Вот оно, передо мной, уничтоженное таможенное управление. Восстало из бетонного крошева, напомнив умным людям, что свобода – это только иллюзия. Неужели Страна Дураков все-таки победила, неужели она всегда побеждает? Три этажа бетона, металла и стекла; широкий козырек под крышей, предохранявший окна начальников от прямого солнечного света. Словно дубликат здания привезли со склада. Или нет, не так – рухлядь торжественно достали из захламленного чулана и, наспех сдув пыль, объявили ее чистой, а пыль повисла над городом, медленно отравляя воздух... Ага, у писателя заработала фантазия, мысленно усмехнулся я. Включился генератор пафоса. Это не страшно, это мы выключим. Просто ребята из местного Совета всерьез верили, что настало время жить без границ и таможен, без запрета на иммиграцию и так далее. Планировали, что разместят здесь электронную библиотеку, в которой под патронажем Университета откроется международная школа юных программистов, чтобы родители везли сюда детишек со всего света. Где они, эти мечты?

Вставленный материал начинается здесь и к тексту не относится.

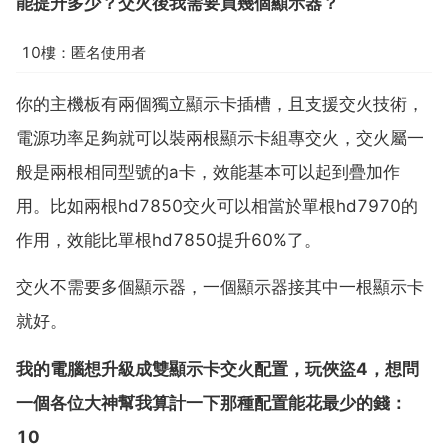
能提升多少？交火後我需要買幾個顯示器？
10樓：匿名使用者
你的主機板有兩個獨立顯示卡插槽，且支援交火技術，
電源功率足夠就可以裝兩根顯示卡組專交火，交火屬一
般是兩根相同型號的a卡，效能基本可以起到疊加作
用。比如兩根hd7850交火可以相當於單根hd7970的
作用，效能比單根hd7850提升60%了。
交火不需要多個顯示器，一個顯示器接其中一根顯示卡
就好。
我的電腦想升級成雙顯示卡交火配置，玩俠盜4，想問
一個各位大神幫我算計一下那種配置能花最少的錢：
10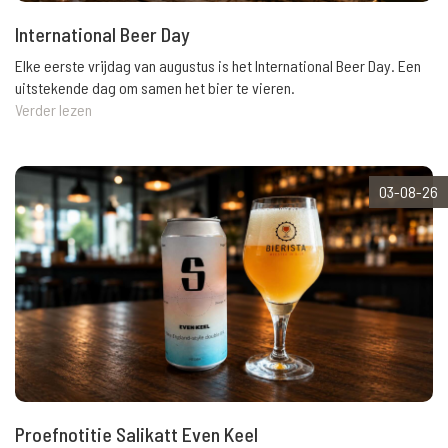
International Beer Day
Elke eerste vrijdag van augustus is het International Beer Day. Een
uitstekende dag om samen het bier te vieren.
Verder lezen
03-08-26
Proefnotitie Salikatt Even Keel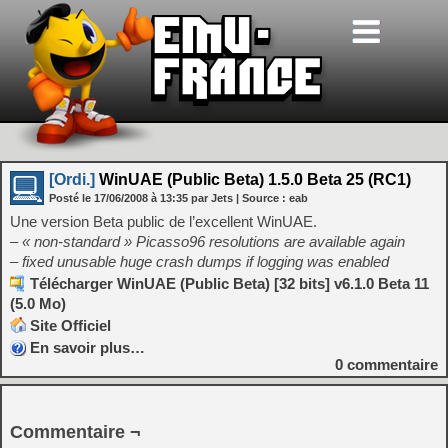
[Ordi.]
WinUAE (Public Beta) 1.5.0 Beta 25 (RC1)
Posté le
17/06/2008
à
13:35
par Jets
| Source :
eab
Une version Beta public de l’excellent WinUAE.
– « non-standard » Picasso96 resolutions are available again
– fixed unusable huge crash dumps if logging was enabled
Télécharger WinUAE (Public Beta) [32 bits] v6.1.0 Beta 11
(5.0 Mo)
Site Officiel
En savoir plus…
0
commentaire
Commentaire ¬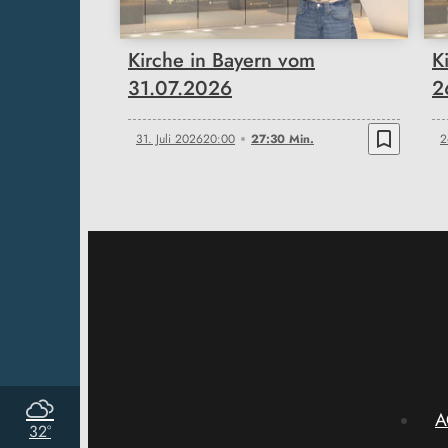
Kirche in Bayern vom
K
31.07.2026
2
bookmark_border
31. Juli 2026
20:00
27:30 Min.
2
A
32°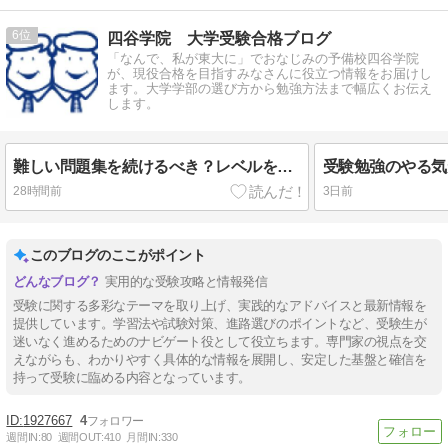
6
四谷学院 大学受験合格ブログ
「なんで、私が東大に」でおなじみの予備校四谷学院
が、現役合格を目指すみなさんに役立つ情報をお届けし
ます。大学学部の選び方から勉強方法まで幅広くお伝え
します。
難しい問題集を続けるべき？レベルを下げたほうがよいサイン
28時間前
3日前
このブログのここがポイント
実用的な受験攻略と情報発信
受験に関する多彩なテーマを取り上げ、実践的なアドバイスと最新情報を
提供しています。学習法や試験対策、進路選びのポイントなど、受験生が
迷いなく進めるためのナビゲート役として役立ちます。専門家の視点を交
えながらも、わかりやすく具体的な情報を展開し、安定した基盤と確信を
持って受験に臨める内容となっています。
1927667
4
週間IN:
80
週間OUT:
410
月間IN:
330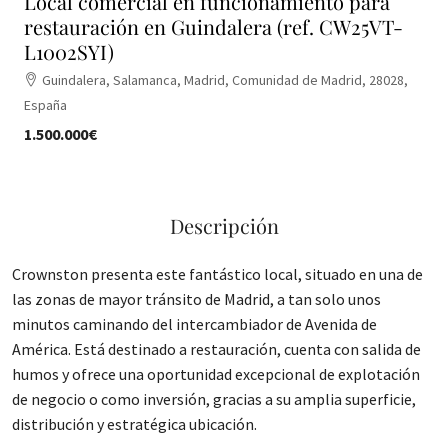
Local comercial en funcionamiento para
restauración en Guindalera (ref. CW25VT-
L1002SYI)
Guindalera, Salamanca, Madrid, Comunidad de Madrid, 28028,
España
1.500.000€
Descripción
Crownston presenta este fantástico local, situado en una de
las zonas de mayor tránsito de Madrid, a tan solo unos
minutos caminando del intercambiador de Avenida de
América. Está destinado a restauración, cuenta con salida de
humos y ofrece una oportunidad excepcional de explotación
de negocio o como inversión, gracias a su amplia superficie,
distribución y estratégica ubicación.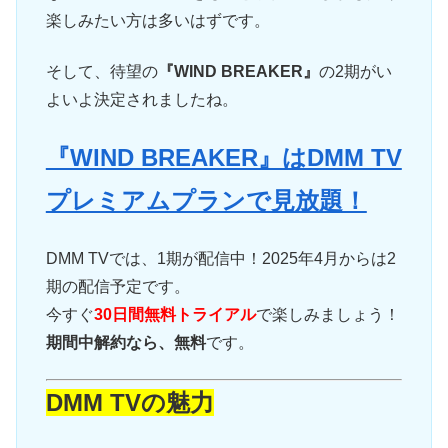
楽しみたい方は多いはずです。
そして、待望の
『WIND BREAKER』
の2期がい
よいよ決定されましたね。
『WIND BREAKER』はDMM TV
プレミアムプランで見放題！
DMM TVでは、1期が配信中！2025年4月からは2
期の配信予定です。
今すぐ
30日間無料トライアル
で楽しみましょう！
期間中解約なら、無料
です。
DMM TVの魅力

Я развернулся, потому что за моей спиной кто-то стоял.
Не люблю, когда ко мне молча подходят со спины – у меня начинает чесаться между лопатками и хочется сделать что-нибудь резкое. Привычка, выработанная годами бурной жизни.
– Здравствуйте, Ваня, – сказал человек тихим голосом, и сказал он это на чистейшем русском языке. Некоторое время мы молча смотрели друг на друга. Очевидно, он ждал, что я его узнаю. Я его не узнавал, и тогда человек с явным облегчением улыбнулся:
– Вы не меняетесь, Ваня. Такой же громадный, такой же жуткий, как и были. Где ваша знаменитая клетчатая рубашка?
– Привет, – откликнулся я. – Рубашку я не надел, потому что прибыл инкогнито. Мы что, знакомы?
– Это я вас вызвал.
– Вот как? – я вежливо удивился. – А я, наоборот, никого не вызывал. Вы, надо полагать, гид? Обслуживаете туристов?
– Я всех обслуживаю, даже тех, кто об этом не просит.
– Нетрадиционный подход. Но мне, большое спасибо, провожатые не нужны. Только не обижайтесь. Еще раз спасибо.
Я поднял с земли чемодан, решая, куда двинуться. Собеседник меня не заинтересовал, как бы обидно ему ни было. Что-то знакомое и вправду чудилось в его простоватом лице, что-то крепко забытое, какие-то запахи, голоса, и теснота, и жара, и холод, но прошлая жизнь давно уже не вызывала во мне никаких чувств, кроме досады. Никаких чувств. Пробудить мое любопытство способно было одно лишь будущее и, в некоторой степени, настоящее.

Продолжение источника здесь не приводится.